Researchers realized that if there isn't enough hepcidin to regulate ferroportin, too much iron is taken up from the digestive system into the body, which can lead to hemochromatosis, a major genetic disorder affecting about a million people in the United States.
"For the first time we understand what happens in the disease hemochromatosis," said Dr. Tomas Ganz, Ph.D., M.D., one of the study's principal investigators and professor of medicine and pathology at the David Geffen School of Medicine at UCLA. "We knew that ferroportin is necessary to help release iron into the bloodstream, but didn't know that hepcidin directly regulates this activity."
Ganz adds that too much hepcidin present in the body -- which can occur in patients with infections or with inflammatory diseases such as rheumatoid arthritis or inflammatory bowel disease -- often results in not enough iron released into the blood stream causing chronic anemia.

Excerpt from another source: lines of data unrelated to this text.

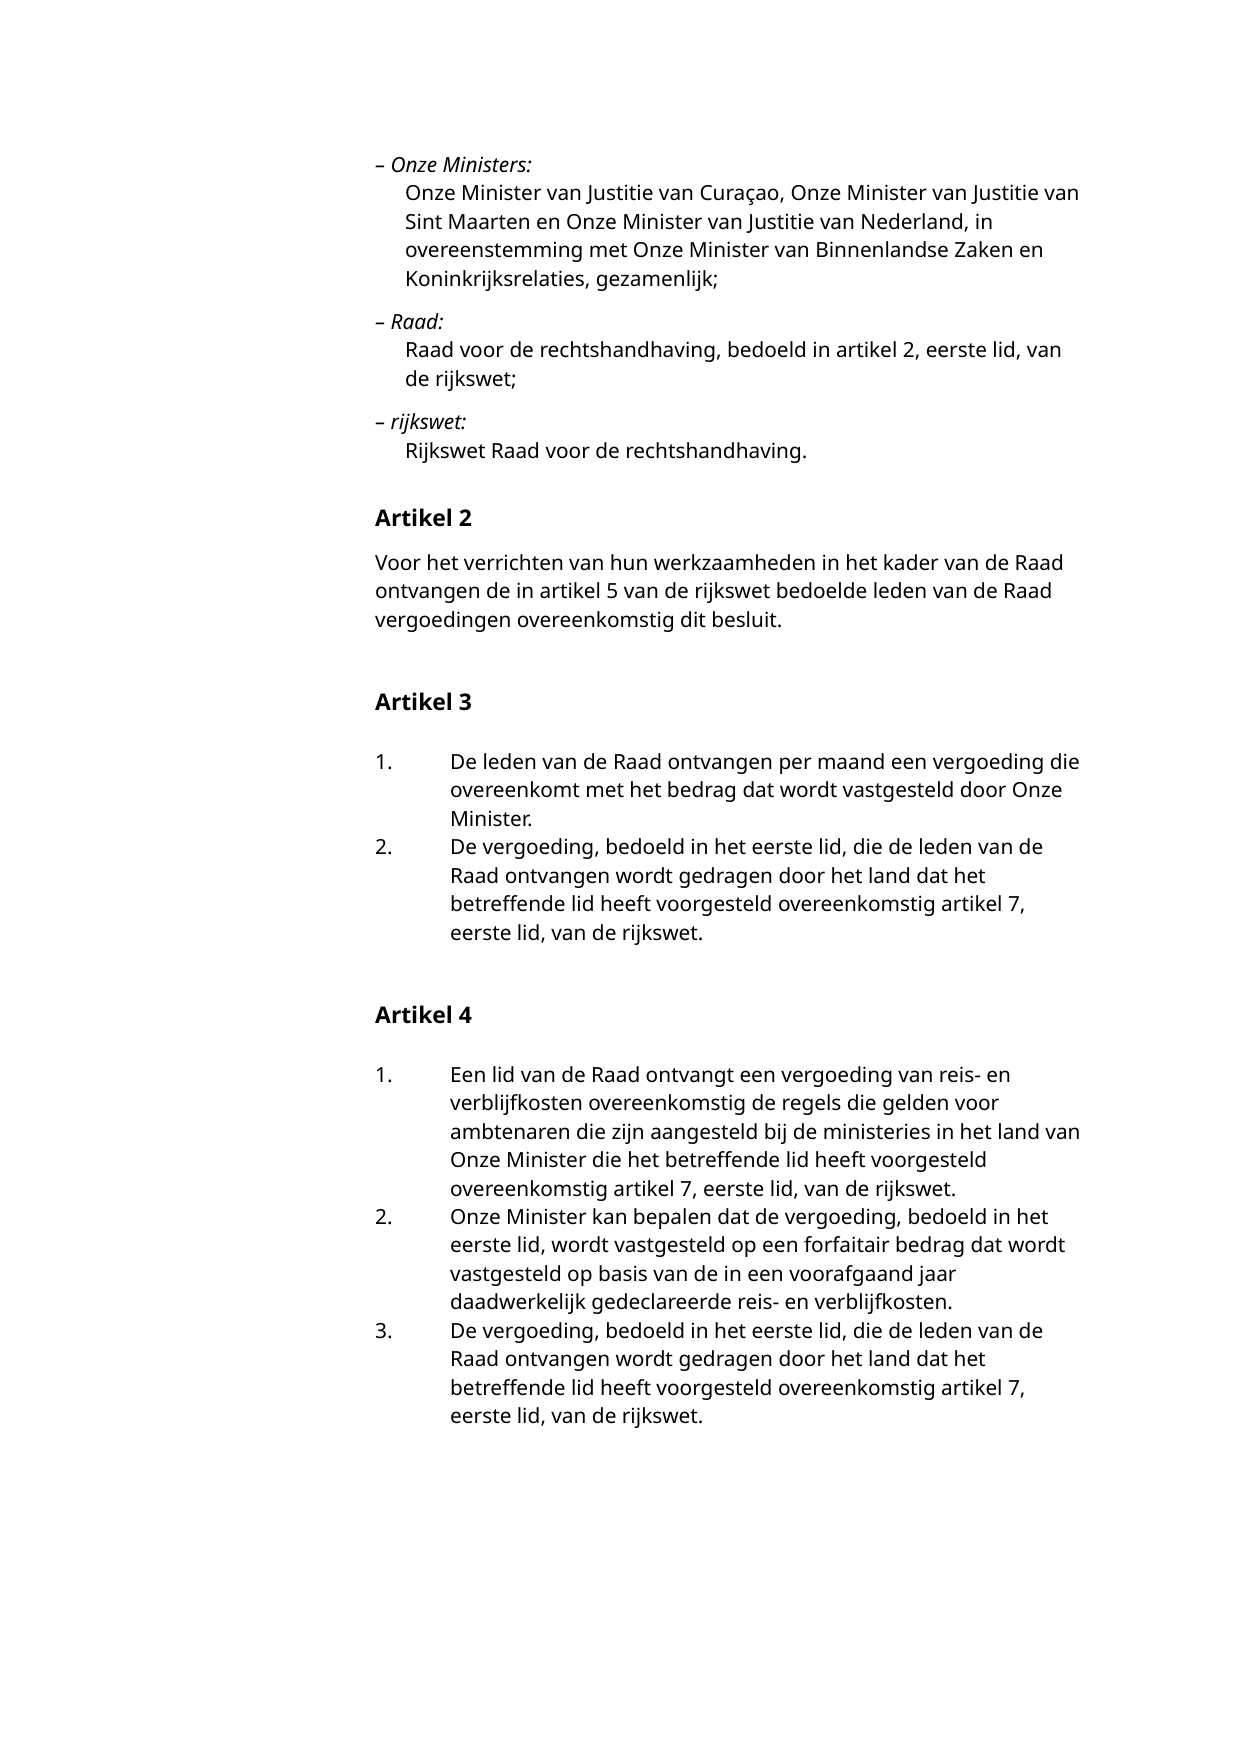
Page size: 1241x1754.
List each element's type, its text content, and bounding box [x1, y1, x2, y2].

subtitle Artikel 3 [375, 686, 1090, 717]
list Een lid van de Raad ontvangt een vergoeding van reis- en verblijfkosten overeenkomstig de regels die gelden voor ambtenaren die zijn aangesteld bij de ministeries in het land van Onze Minister die het betreffende lid heeft voorgesteld overeenkomstig artikel 7, eerste lid, van de rijkswet. [375, 1060, 1090, 1202]
text Rijkswet Raad voor de rechtshandhaving. [405, 436, 1090, 464]
list De leden van de Raad ontvangen per maand een vergoeding die overeenkomt met het bedrag dat wordt vastgesteld door Onze Minister. [375, 747, 1090, 832]
subtitle Artikel 4 [375, 999, 1090, 1030]
list Onze Minister kan bepalen dat de vergoeding, bedoeld in het eerste lid, wordt vastgesteld op een forfaitair bedrag dat wordt vastgesteld op basis van de in een voorafgaand jaar daadwerkelijk gedeclareerde reis- en verblijfkosten. [375, 1202, 1090, 1316]
subtitle Artikel 2 [375, 502, 1090, 533]
list De vergoeding, bedoeld in het eerste lid, die de leden van de Raad ontvangen wordt gedragen door het land dat het betreffende lid heeft voorgesteld overeenkomstig artikel 7, eerste lid, van de rijkswet. [375, 832, 1090, 946]
text – rijkswet: [375, 407, 1090, 436]
text – Onze Ministers: [375, 150, 1090, 178]
text – Raad: [375, 307, 1090, 336]
text Voor het verrichten van hun werkzaamheden in het kader van de Raad ontvangen de in artikel 5 van de rijkswet bedoelde leden van de Raad vergoedingen overeenkomstig dit besluit. [375, 548, 1090, 633]
text Onze Minister van Justitie van Curaçao, Onze Minister van Justitie van Sint Maarten en Onze Minister van Justitie van Nederland, in overeenstemming met Onze Minister van Binnenlandse Zaken en Koninkrijksrelaties, gezamenlijk; [405, 178, 1090, 292]
list De vergoeding, bedoeld in het eerste lid, die de leden van de Raad ontvangen wordt gedragen door het land dat het betreffende lid heeft voorgesteld overeenkomstig artikel 7, eerste lid, van de rijkswet. [375, 1316, 1090, 1430]
text Raad voor de rechtshandhaving, bedoeld in artikel 2, eerste lid, van de rijkswet; [405, 336, 1090, 392]
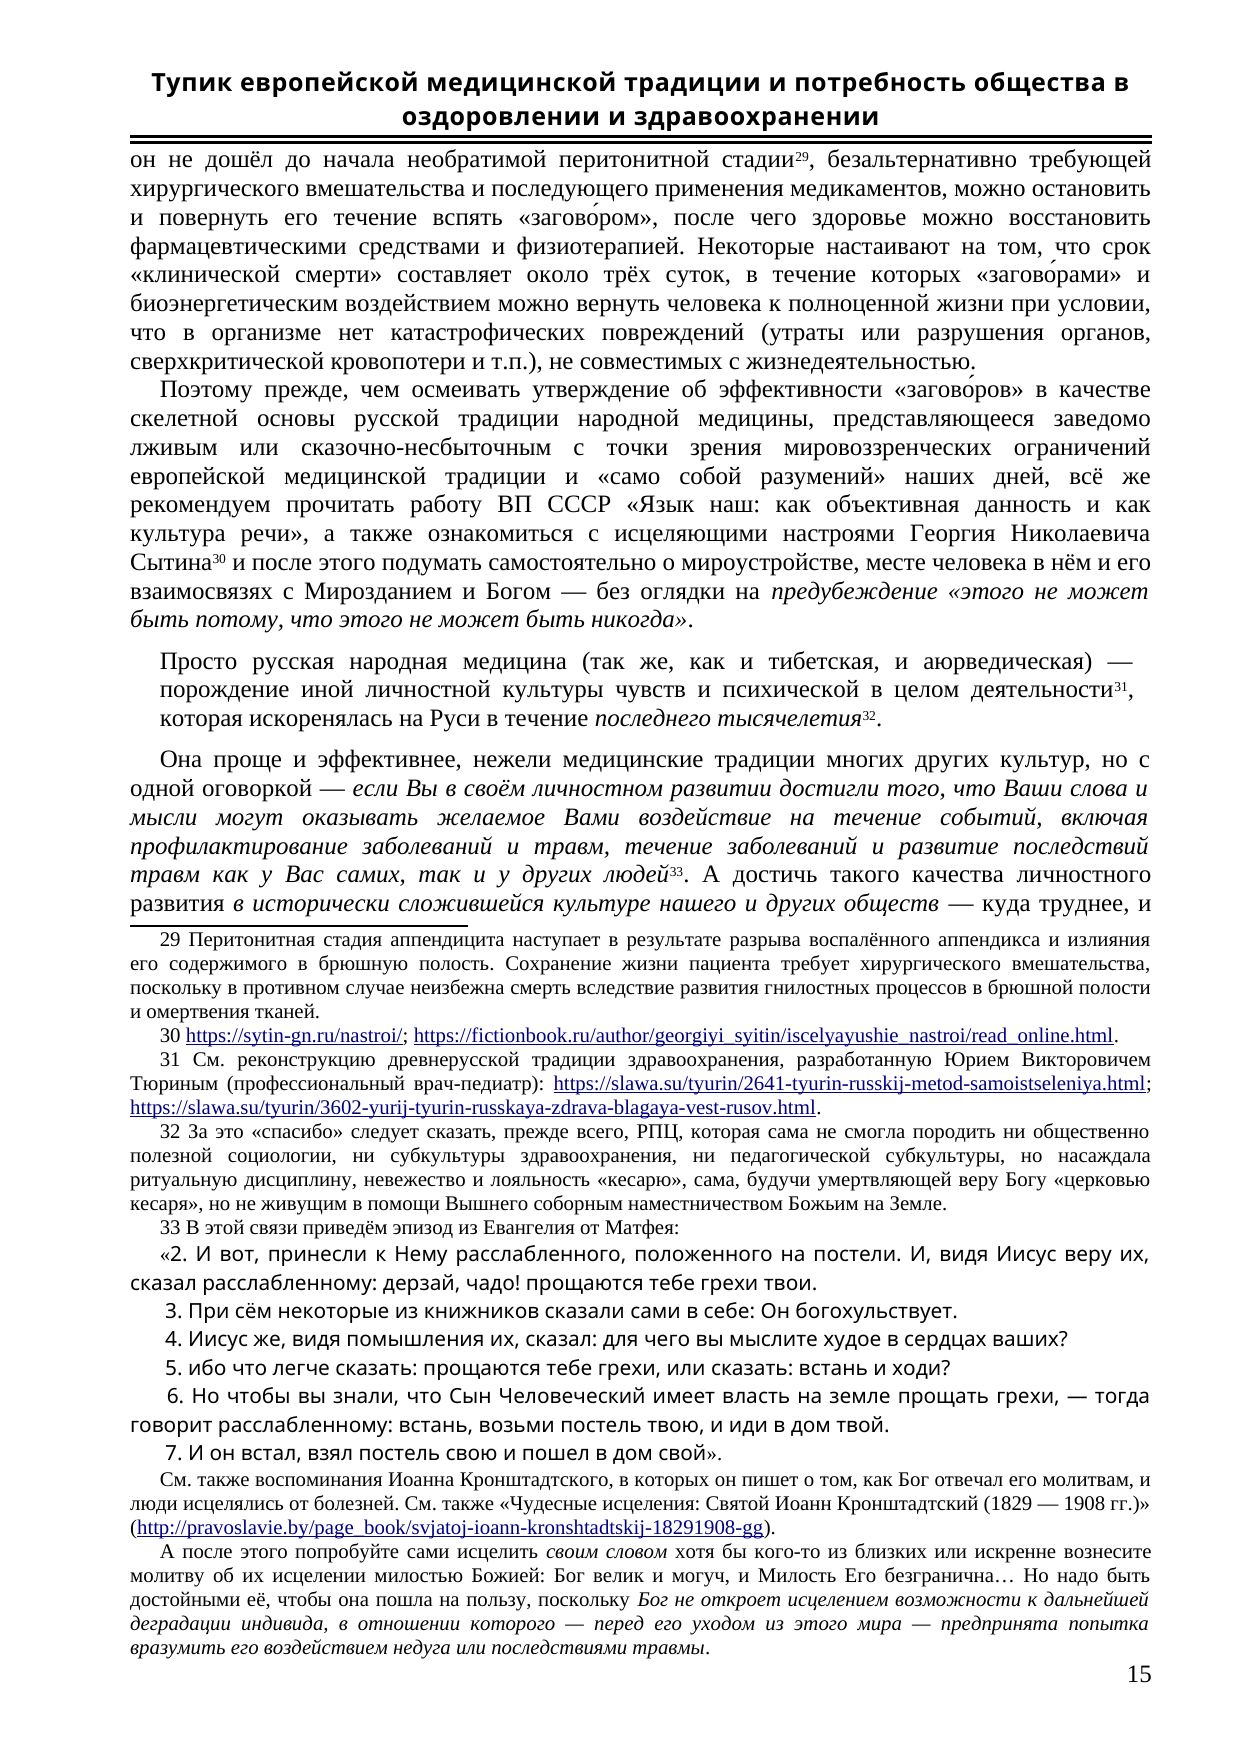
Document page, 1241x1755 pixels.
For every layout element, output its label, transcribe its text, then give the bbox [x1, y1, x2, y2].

"We have defined how the hormone hepcidin regulates the accumulation of iron by the body," says Jerry Kaplan, Ph.D., one of the study's principal authors and a professor of pathology and assistant vice president for basic science at the University of Utah Health Sciences Center. "This has implications for understanding both diseases that are caused by not enough iron and diseases that are caused by too much iron."